6 Things MIT’s Media Lab Knows – So You Should, Too

Education Geek Culture Internet People
Photo of Joi Ito
Joi Ito shows how students flatline in class. Copyright Bill Shribman

MIT’s Media Lab in Cambridge is a powerhouse of innovation and is home to the origin stories for LEGO Mindstorms, Guitar Hero, the XO One Laptop, the Kindle’s E Ink and many others. Housing a collection of self-described misfits and drop-outs, this eclectic band of designers, programmers, engineers, scientists, artists, and researchers remain on the forefront of new technology.

I recently got to hear the Lab’s ridiculously accomplished director Joi Ito give a TED-talk recap showing his view of the world. Here are six things I discovered.

1. Don’t Ask. Do.
Between the plummeting cost of processing and the open playing field offered both by the internet and open source software, “permissionless innovation” is the key to new ideas and collaboration. Big companies often remain risk averse but the innovations, like his building of Japan’s first ISP, came from just building it (in his bathroom).

2. Harness the Crowd.
When the earthquake struck his native Japan in 2011, Ito corralled techies from across the planet to build Safecast, a maker device for citizen scientists. This cheap and easily deployed Geiger counter has now secured over 16 million data points of radiation readings across Japan.

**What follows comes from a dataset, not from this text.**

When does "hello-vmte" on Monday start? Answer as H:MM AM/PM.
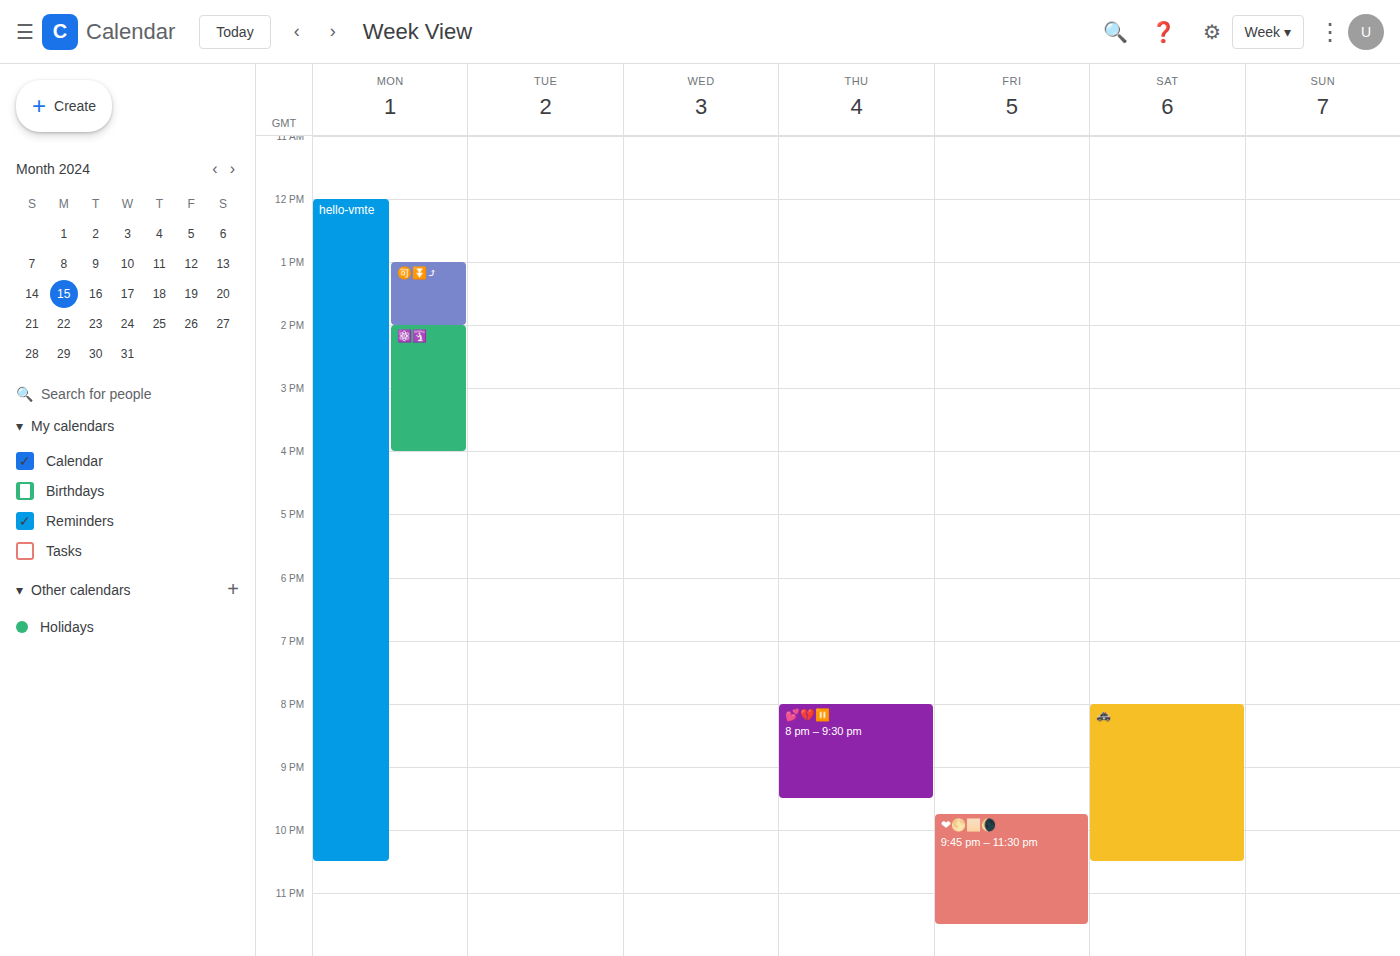
12:00 PM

3. We’ll Soon Be Hearing More About “Synth Bio.”
Synthetic Biology and genomic sequencing isn’t just for medicine or even t-shirts made from corn and sugar. With recent advances in using genes to store data and low cost devices like Gen 9’s sequencer, the petri dish just got a lot more interesting.

4. 3D Printing is Just the Start.
Devices that allow rapid prototyping of complex machines, and a movement to “frugal engineering” and open source hardware are allowing developing countries to create such things as a $12 cell phone.

5. No More MOOCs?
Despite MIT being one of the leader’s in MOOCs, there are plenty of advances yet to be made in mapping learning to a growing knowledge of the brain. Tests at MIT show brain activity in students much higher in sleep than in lectures, though perhaps some students combine both to get better grades. Ito describes education as what someone does to you, but learning is something you do for yourself and favors learning through construction over instruction. And so the Media Lab features few lectures but lots of making.

6. We Will Survive the Virus
He’s upbeat about the network, as long as it stays net-neutral (or “stupid”), even in the face of the Heartbleed bug. Citing the decline of spam as the network being able to build up its own immunity, he hopes to see a shift whereby the cost of defense becomes as low as the cost of attack. In Japan, he notes the second child is often more healthy having being placed in less of a bubble than the firstborn child. Right now we thinks we just have a bad case of “cybersecurity flu.”